** ENTRIES PROVIDED follows **

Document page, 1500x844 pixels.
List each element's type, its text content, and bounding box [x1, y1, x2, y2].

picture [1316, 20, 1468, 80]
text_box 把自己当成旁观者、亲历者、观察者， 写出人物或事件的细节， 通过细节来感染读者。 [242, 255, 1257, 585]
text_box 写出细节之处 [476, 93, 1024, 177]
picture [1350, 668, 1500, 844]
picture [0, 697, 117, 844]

** End of ENTRIES PROVIDED **

# BRIEF
Copy out each line above, character for character.

# ANSWER TO THIS EXERCISE
Document page, 1500x844 pixels.
List each element's type, its text content, and bounding box [x1, y1, x2, y2].

picture [1316, 20, 1468, 80]
text_box 把自己当成旁观者、亲历者、观察者， 写出人物或事件的细节， 通过细节来感染读者。 [242, 255, 1257, 585]
text_box 写出细节之处 [476, 93, 1024, 177]
picture [1350, 668, 1500, 844]
picture [0, 697, 117, 844]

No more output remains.